# Is this hens poop normal?



## chickenhen (Apr 22, 2015)

The hen who's poops these are doesn't seem to eat by her self. When ever I check her crop at night it's empty sometimes there's a small amount of water but I don't know why she doesn't eat by her self.
Is her poop normal?:


----------



## robin416 (Sep 8, 2013)

No, she's drinking a lot but not eating enough either.

Which probably what you already suspect. She's not feeling well but the question is why?


----------



## chickenhen (Apr 22, 2015)

A couple weeks ago I had a hen who had the same exact poo. She died a few weeks ago and I have no idea.
What should I do?


----------



## robin416 (Sep 8, 2013)

Observation, elimination, and tons of information is needed.

How old, what breed, laying normally, hatchery birds?

How old is the feed, where is it kept? Can the weather affect it or can wild life get in it? How often is the feeder emptied?

What do you see when just standing back and watching the birds?


----------



## chickenhen (Apr 22, 2015)

She's 4 years old. A buff Orpington. She seems to never lay eggs unlike the others who lay constantly. No they're not hatchery birds, I got them from a small farm store- locally owned.
The feeds about a week old. It's kept in my shed usually but they eat out of their feeder in the coop. Weather can't really affect it but it does get humid here.
I don't think any wildlife can get into their food, it's under their enclosed cool with one door for them- a laying box door and a door into their roosting area. The feeders emptied every time they finish what's in it which takes about 3-4 days maybe more maybe less.
When I stand back and watch them I see them very active and pecking the ground, eating grass dust bathing and preening.


----------



## robin416 (Sep 8, 2013)

It's possible that she's having laying problems. If she is, there isn't a lot you can do for her. Was the other bird about the same age?

Unless the local folks have someone selling them chicks or them hatching their own, chances are the birds did come from a hatchery.


----------



## chickenhen (Apr 22, 2015)

The other one was not the same age. The one who died was 2 years old. Red the one who has those weird poops I posted a picture of is 4 years old... She hasn't layer for a really long time...6months To a year.
What kind of laying problem could it be?

I'm also on backyardchickens.com and I asked the same question there, they said it could be worms and that I should worm my whole flock... What do you think?


----------



## robin416 (Sep 8, 2013)

If you want an absolute answer, collect as many clean droppings as you can find, especially from the one girl. You don't have to put them in separate containers, ask your vet to do a fecal float. That way you're not unnecessarily treating them if they don't need it.

Internal laying can be a problem for a many birds but it seems to be more of an issue for hatchery birds. It's only a guess though, not being there to witness what it is it can only be a guess.


----------



## chickenhen (Apr 22, 2015)

I will try the fecal Float test with the avian vet near by. Do you know how much it costs? 
What is internal laying...I've never heard of it.


----------



## robin416 (Sep 8, 2013)

The price varies from place to place. I imagine having an avian vet do the test is more expensive. My large animal vet charged like five bucks for the test. 

Internal laying is when the ovum ends up in the abdominal cavity instead of moving through the reproductive tract. But there are other signs that should be present. Like standing like a penguin, being depressed and fluffed up. Problem is, these don't always show up but I would think that having had two fade away and die one of them should be showing something.

» **MATERIAL PROVIDED**:

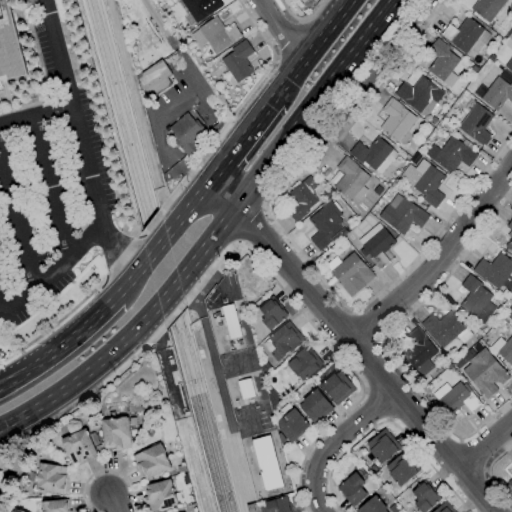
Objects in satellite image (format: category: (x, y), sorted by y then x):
building: (199, 8)
building: (200, 8)
building: (485, 8)
building: (487, 8)
road: (302, 20)
road: (281, 31)
building: (461, 34)
building: (465, 34)
building: (215, 35)
building: (215, 35)
building: (7, 46)
building: (9, 47)
road: (311, 49)
building: (441, 60)
building: (236, 61)
building: (441, 62)
building: (237, 63)
building: (509, 64)
building: (508, 65)
road: (366, 78)
building: (153, 79)
building: (153, 80)
building: (497, 91)
road: (182, 93)
building: (495, 93)
building: (418, 95)
building: (420, 95)
road: (311, 102)
road: (237, 108)
road: (36, 111)
road: (212, 118)
building: (394, 119)
building: (396, 119)
building: (474, 123)
building: (476, 124)
building: (185, 133)
building: (186, 133)
road: (240, 141)
road: (83, 143)
building: (373, 154)
building: (449, 154)
building: (452, 154)
building: (373, 155)
road: (170, 164)
road: (482, 172)
building: (349, 179)
building: (350, 179)
building: (422, 180)
building: (424, 181)
road: (48, 185)
building: (377, 190)
road: (220, 195)
building: (301, 198)
building: (301, 199)
road: (262, 207)
road: (186, 209)
building: (401, 214)
building: (403, 216)
road: (249, 224)
building: (326, 225)
road: (149, 226)
building: (324, 226)
road: (16, 227)
building: (508, 235)
building: (509, 235)
road: (239, 243)
road: (205, 244)
building: (374, 245)
building: (376, 245)
road: (156, 247)
railway: (153, 255)
railway: (162, 255)
road: (438, 258)
road: (52, 269)
building: (495, 271)
building: (496, 271)
building: (350, 274)
building: (351, 274)
road: (131, 278)
road: (496, 280)
road: (167, 292)
building: (475, 300)
building: (476, 300)
road: (75, 306)
road: (174, 313)
building: (270, 313)
building: (272, 313)
building: (509, 313)
building: (229, 321)
building: (230, 321)
road: (366, 326)
building: (441, 328)
building: (445, 329)
building: (281, 340)
building: (283, 341)
road: (61, 345)
building: (417, 349)
building: (503, 349)
building: (503, 349)
building: (417, 352)
road: (366, 356)
building: (303, 363)
building: (304, 363)
road: (85, 372)
building: (482, 372)
building: (483, 373)
building: (336, 387)
building: (337, 387)
building: (454, 397)
building: (455, 397)
building: (313, 406)
building: (315, 406)
building: (290, 425)
building: (292, 425)
building: (114, 433)
building: (115, 434)
road: (333, 441)
road: (484, 441)
road: (313, 442)
building: (76, 446)
building: (380, 446)
building: (382, 446)
building: (78, 447)
road: (1, 450)
road: (508, 450)
road: (473, 454)
building: (150, 461)
building: (151, 461)
building: (265, 463)
building: (399, 469)
building: (401, 469)
building: (49, 477)
building: (50, 478)
building: (509, 480)
building: (510, 483)
building: (351, 489)
building: (352, 489)
building: (157, 495)
building: (159, 496)
building: (423, 496)
building: (424, 496)
road: (109, 503)
building: (54, 505)
building: (274, 505)
building: (278, 505)
building: (371, 505)
building: (55, 506)
building: (372, 506)
building: (443, 508)
building: (443, 508)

» **WORK TASK 1**: List every sign of internal laying that the forum thread about the hen's droppings names.
» **WORK TASK 2**: Quote the forum thread about the hen's droppings word for word, beginning at the words "I don't think" and stopping after the words "from a hatchery.".
The lines after the forum thread are separate material with no connection to it.

» **RESPONSE 1**:
- Standing like a penguin
- Being depressed
- Being fluffed up

» **RESPONSE 2**:
I don't think any wildlife can get into their food, it's under their enclosed cool with one door for them- a laying box door and a door into their roosting area. The feeders emptied every time they finish what's in it which takes about 3-4 days maybe more maybe less.
When I stand back and watch them I see them very active and pecking the ground, eating grass dust bathing and preening.


----------



## robin416 (Sep 8, 2013)

It's possible that she's having laying problems. If she is, there isn't a lot you can do for her. Was the other bird about the same age?

Unless the local folks have someone selling them chicks or them hatching their own, chances are the birds did come from a hatchery.